Food prices across the world rose by 6% in July, fuelling concerns over a new food crisis.
The Food and Agriculture Organisation of the United Nations (FAO) warned there is a risk countries could start to impose export bans amid the price hikes.
The UN agency said grain and sugar costs have climbed as extreme weather has driven global food prices up.
In the US alone, widespread drought continues to damage corn crops, which according to the organisation's food price index pushed the cost of maize up by 23%.
The index which measures the monthly change in international prices of a basket of food commodities also showed the cost of cereal rose by 17% and sugar was up by 12%.
The July increases follow a three month decline, which was broken by heavy rain across Brazil, the world's biggest sugar exporter, which hindered sugarcane harvesting.

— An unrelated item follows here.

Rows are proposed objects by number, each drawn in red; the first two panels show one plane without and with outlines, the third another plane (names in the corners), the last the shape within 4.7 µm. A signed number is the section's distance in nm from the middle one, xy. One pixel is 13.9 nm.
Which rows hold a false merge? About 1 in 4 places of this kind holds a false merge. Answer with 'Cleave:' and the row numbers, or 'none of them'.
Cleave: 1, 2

Responding to the FAO figures Oxfam said it was a "global alarm" and called on governments across the world to tackle spiking food prices that are causing people in developing countries to go hungry.
Oxfam's head of economic justice policy, Hannah Stoddart said in a statement: "These latest figures prove yet again that there is something fundamentally flawed in the way we produce and distribute food around the world."
The FAO is tasked with reducing world hunger at a time of near-record high food prices.
It comes as the cost of tea soared to a two and a half year high following poor weather in Kenya and warnings that the price of cocoa is also set to go up.